Writer/director Leslye Headland’s new romantic comedy “Sleeping with Other People” has been appropriately familiarized to Sundance audiences as “‘When Harry Met Sally’ for Assholes” by the director herself at the world premiere. It’s a New York love story in which Jason Sudeikis’ Jake and Alison Brie’s Lainey work to maintain the one healthy relationship in their lives: their friendship. The catch is that they both have a tendency to fall into destructive promiscuity, with Jake an outed womanizer, and Lainey a woman who can’t stop cheating on her boyfriends with her manipulative college fling Matthew (Adam Scott). “Sleeping with Other People” is an impurely hilarious “friends with no benefits” tale, emboldened with bubbly chemistry between Sudeikis and Brie.

- [ACTIVITY]: List every film character mentioned by name in the review of "Sleeping with Other People." Rely only on the text above when working on the tasks.

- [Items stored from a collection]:

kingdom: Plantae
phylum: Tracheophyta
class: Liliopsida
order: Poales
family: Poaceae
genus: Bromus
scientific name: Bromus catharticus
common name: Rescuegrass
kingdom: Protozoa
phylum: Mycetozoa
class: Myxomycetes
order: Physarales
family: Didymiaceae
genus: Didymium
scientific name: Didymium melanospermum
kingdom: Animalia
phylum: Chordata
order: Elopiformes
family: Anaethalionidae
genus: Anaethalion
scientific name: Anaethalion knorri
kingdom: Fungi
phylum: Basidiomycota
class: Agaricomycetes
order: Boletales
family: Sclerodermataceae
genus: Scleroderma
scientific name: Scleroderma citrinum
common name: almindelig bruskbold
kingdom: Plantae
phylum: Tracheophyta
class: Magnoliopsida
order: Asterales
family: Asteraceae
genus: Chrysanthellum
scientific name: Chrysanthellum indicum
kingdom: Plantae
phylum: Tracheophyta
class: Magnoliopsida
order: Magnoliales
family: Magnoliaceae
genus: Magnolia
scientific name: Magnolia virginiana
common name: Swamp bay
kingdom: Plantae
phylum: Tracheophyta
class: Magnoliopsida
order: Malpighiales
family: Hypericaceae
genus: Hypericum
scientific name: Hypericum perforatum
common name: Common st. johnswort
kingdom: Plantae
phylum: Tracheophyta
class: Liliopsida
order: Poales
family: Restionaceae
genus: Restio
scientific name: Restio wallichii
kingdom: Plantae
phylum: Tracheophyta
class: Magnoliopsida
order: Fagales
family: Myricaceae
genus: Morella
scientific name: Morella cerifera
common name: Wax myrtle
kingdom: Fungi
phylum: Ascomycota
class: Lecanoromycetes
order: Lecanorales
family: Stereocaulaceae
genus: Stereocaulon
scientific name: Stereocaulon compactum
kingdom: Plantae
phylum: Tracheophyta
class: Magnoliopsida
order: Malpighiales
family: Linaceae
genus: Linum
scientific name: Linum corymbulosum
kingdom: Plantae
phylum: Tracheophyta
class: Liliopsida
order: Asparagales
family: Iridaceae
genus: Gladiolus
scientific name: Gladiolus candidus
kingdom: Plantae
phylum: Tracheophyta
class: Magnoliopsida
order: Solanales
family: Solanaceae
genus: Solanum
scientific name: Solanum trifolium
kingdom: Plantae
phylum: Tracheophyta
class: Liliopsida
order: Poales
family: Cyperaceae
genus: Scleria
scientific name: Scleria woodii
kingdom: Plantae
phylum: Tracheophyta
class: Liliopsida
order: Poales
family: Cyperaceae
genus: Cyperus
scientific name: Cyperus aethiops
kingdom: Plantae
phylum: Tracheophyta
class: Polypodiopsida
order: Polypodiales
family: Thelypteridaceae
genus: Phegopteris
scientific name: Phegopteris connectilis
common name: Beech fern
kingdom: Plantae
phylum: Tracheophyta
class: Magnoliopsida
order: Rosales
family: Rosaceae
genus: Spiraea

- [EXPECTED ANSWER]: Jake, Lainey, Matthew